Gabu Heindl: Die Frage ist hier auch, was wir unter Kulturräumen verstehen. Es geht darum, dass es überhaupt Freiräume in der Stadt gibt, wo sich Menschen treffen können, um gemeinsam etwas zu unternehmen oder Sprache gemeinsam zu üben oder eben "klassische" Kultur auszuüben. Breit gefasst, geht es hier um Räume, die außerhalb der eigenen Wohnung liegen und dennoch innerhalb eines Raumes, der überdacht ist und geheizt werden kann, weil nicht alles im Außenraum möglich ist, besonders in der kalten Jahreszeit. Räume jenseits des Privatraumes und eines institutionalisierten Raumes, wie der Oper oder dem Theater, wo eine Begegnung mit anderen möglich ist. Solche Räume sollen möglichst öffentlich, frei und zugänglich sein, wobei sich die Frage der (Selbst-)Verwaltung stellt. Für eine möglichst große Diversität der Räume ist es wichtig, dass eine Stadt mit ihren Mittel dahingehend mithilft, dass es weniger verschlossene Räume gibt, wenn diese etwa als Leerstand missbraucht werden, und mehr offene Räume, die noch nicht absolut programmiert sind – also dass es mehr Räume für selbstentstehende bzw. selbstorganisierte Initiativen gibt. In diesem Sinne sollte es die Aufgabe einer progressiven Stadtentwicklung und Stadtplanung sein, diese Möglichkeit, sich zu organisieren und Raum dafür zu finden, zu unterstützen.

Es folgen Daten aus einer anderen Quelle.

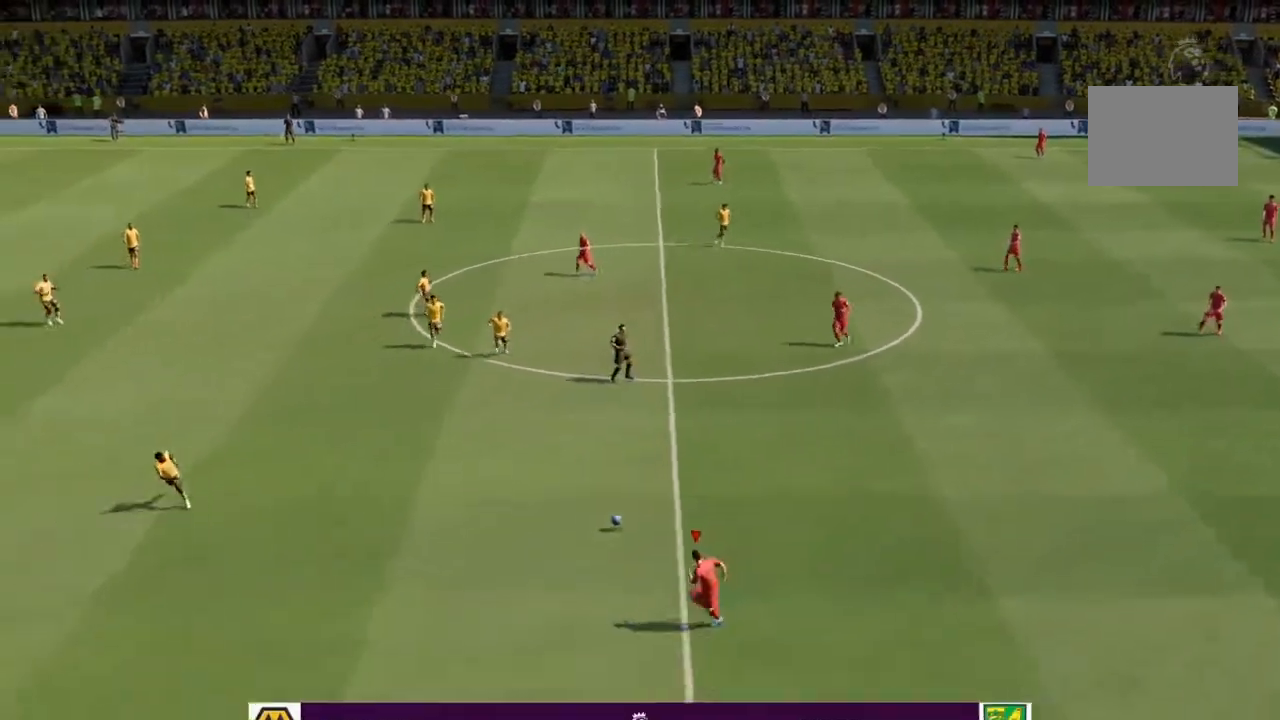
{"buttons": ["R2"], "left_stick": "left", "right_stick": "center", "events": [[100, "left_stick", "left"]]}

Dabei wäre es zudem wichtig, dass in diesem Zusammenhang die Diversität unserer Migrationsgesellschaft auch in dem Prozess abgebildet wird, dass es für jede*n die Chance gibt, Gestaltung zu übernehmen oder sich einen Raum zu nehmen. Das heißt, für Menschen mit unterschiedlichen Sprachen, mit unterschiedlichen Herkünften Räume zu gewährleisten. Und wenn es auch nur dafür ist, sich aus ihrer eigenen Herkunft heraus mit anderen zu treffen als ihrer eigenen Familie. Das ist doch das Schöne an diesen halböffentlichen oder eben doch öffentlichen, aber geschützten Räumen: Sie ermöglichen es, auf andere treffen zu können, mit denen man nicht die familiären Wohnräume teilt bzw. mit denen man nicht das entsprechende kulturelle Kapital oder auch monetäre Kapital teilt. In diesem Dazwischen ist es wichtig, möglichst viel Freiraum für eine diverse und migrantisch geprägte Gesellschaft zu bieten. Das widerspricht komplett der momentanen Praxis, Räume ständig zu definieren, zu institutionalisieren oder auch zu finanzialisieren.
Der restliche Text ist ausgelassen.